EXCERPT:
= Beginning of Section =
Here's an explanation of what each part of the `yaml` configs means:

The first portions specify the datasets' locations and properties of the specific Dyck-(k,m) language.
For generating data with `rnns-stacks/generate_mbounded_dyck.py`, only this portion is needed.
 - `corpus`:
    - `train_corpus_loc`: The filepath for the training corpus
    - `dev_corpus_loc`: The filepath for the development corpus
    - `test_corpus_loc`: The filepath for the test corpus
- `language`:
    - `train_bracket_types`: The number of unique bracket types, also _k_ in Dyck-(k,m) for the training set.
    - `train_max_length`: The maximum length of any training example 
    - `train_min_length`: The minimum length of any training example 
    - `train_max_stack_depth`: The maximum number of unclosed open brackets at any step of a training example
    - `train_sample_count`: Number of samples in tokens (!!) not lines, for the training set.
    - `dev_bracket_types`: The number of unique bracket types in the development set, also _k_ in Dyck-(k,m).
    - `dev_max_length`: The maximum length of any development example 
    - `dev_min_length`: The minimum length of any development example 
    - `dev_max_stack_depth`: The maximum number of unclosed open brackets at any step of a development example
    - `dev_sample_count`: Number of samples in tokens (!!) not lines, for the development set.
= End of Section =
EXERCISE INSTRUCTIONS:
- a) Please reproduce the YAML config explanation word for word, starting with "The first portions" and going on through "portion is needed.".
- b) Continue the explanation of the Dyck-(k,m) YAML config settings from the point where it stops.
This material comes from a separate source, unrelated to the YAML config explanation.

(Multi-view scene reconstruction data)
= Beginning of Section =
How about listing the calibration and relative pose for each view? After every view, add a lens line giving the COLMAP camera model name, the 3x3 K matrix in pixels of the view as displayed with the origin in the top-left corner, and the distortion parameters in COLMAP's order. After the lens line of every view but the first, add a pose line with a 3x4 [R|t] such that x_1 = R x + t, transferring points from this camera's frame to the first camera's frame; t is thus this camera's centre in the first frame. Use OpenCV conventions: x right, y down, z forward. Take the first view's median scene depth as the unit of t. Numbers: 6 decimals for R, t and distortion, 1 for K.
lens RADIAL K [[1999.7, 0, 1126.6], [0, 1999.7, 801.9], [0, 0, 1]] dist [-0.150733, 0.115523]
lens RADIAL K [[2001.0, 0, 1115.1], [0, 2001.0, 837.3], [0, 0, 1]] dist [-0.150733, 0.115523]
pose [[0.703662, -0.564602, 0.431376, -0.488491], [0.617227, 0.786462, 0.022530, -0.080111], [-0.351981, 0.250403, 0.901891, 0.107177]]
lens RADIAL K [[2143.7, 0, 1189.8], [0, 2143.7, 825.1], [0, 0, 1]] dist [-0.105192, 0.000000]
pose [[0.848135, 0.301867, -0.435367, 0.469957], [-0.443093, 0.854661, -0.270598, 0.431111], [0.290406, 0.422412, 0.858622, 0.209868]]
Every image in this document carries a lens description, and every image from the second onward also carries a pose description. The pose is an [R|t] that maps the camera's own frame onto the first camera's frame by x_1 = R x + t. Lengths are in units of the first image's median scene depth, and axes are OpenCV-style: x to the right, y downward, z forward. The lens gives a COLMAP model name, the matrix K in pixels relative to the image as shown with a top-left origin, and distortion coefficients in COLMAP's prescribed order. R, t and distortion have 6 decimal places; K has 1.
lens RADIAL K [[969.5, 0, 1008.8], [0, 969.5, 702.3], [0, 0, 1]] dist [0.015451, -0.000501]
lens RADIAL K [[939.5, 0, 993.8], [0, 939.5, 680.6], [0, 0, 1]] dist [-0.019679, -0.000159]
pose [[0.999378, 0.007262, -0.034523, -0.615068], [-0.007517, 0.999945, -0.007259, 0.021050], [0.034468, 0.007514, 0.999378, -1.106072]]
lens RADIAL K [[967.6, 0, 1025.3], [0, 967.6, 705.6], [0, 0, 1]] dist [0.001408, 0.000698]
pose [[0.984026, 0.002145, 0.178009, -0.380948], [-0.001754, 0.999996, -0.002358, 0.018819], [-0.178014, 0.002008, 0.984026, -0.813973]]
= End of Section =
SOLVED PROBLEMS:
- a)
The first portions specify the datasets' locations and properties of the specific Dyck-(k,m) language.
For generating data with `rnns-stacks/generate_mbounded_dyck.py`, only this portion is needed.

- b)
    - `test_bracket_types`: The number of unique bracket types, also _k_ in Dyck-(k,m) for the test set.
    - `test_max_length`: The maximum length of any test example 
    - `test_min_length`: The minimum length of any test example 
    - `test_max_stack_depth`: The maximum number of unclosed open brackets at any step of a test example
    - `test_sample_count`: Number of samples in tokens (!!) not lines, for the test set.

Note that running an experiment training an LM with a specific `corpus` and `language` configuration doesn't generate the corresponding dataset; instead, you should first run  `rnns-stacks/generate_mbounded_dyck.py` to generate the dataset, and then use `rnns-stacks/run_lm.py` to train and evaluate the LM.

The next portions of the `yaml` configuration files is for specifying properties of the LSTM LMs.

- `lm`: 
     - `embedding_dim`: The dimensionality of the word embeddings.
     - `hidden_dim`: The dimensionality of the LSTM hidden states.
     - `lm_type`: Chooses RNN type; pick from RNN, GRU, LSTM.
     - `num_layers`: Chooses number of stacked RNN layers
     - `save_path`: Filepath (relative to reporting directory) where model parameters are saved.
 - `reporting`: 
     - `reporting_loc`: Path specifying where to (optionally construct a folder, if it doesn't exist) to hold the output metrics and model parameters.
     - `reporting_methods`: Determines how to evaluate trained LMs. `constraints` provides an evaluation metric determining whether models know which bracket should be closed, whether the sequence can end, and whether an open bracket can be seen at each timestep.
 - `training`: 
     - `batch_size`: Minibatch size for training. Graduate student descent has found that smaller batches seems to be better in general. (100: too big. 1: maybe the best? But very slow. 10: good)
     - `dropout`: Dropout to apply between the LSTM and the linear (softmax matrix) layer constructing logits over the vocabulary.
     - `learning_rate`: Learning rate to initialize Adam to. Note that a 0.5-factor-on-plateau decay is implemented; each time the learning rate is decayed, Adam is restarted.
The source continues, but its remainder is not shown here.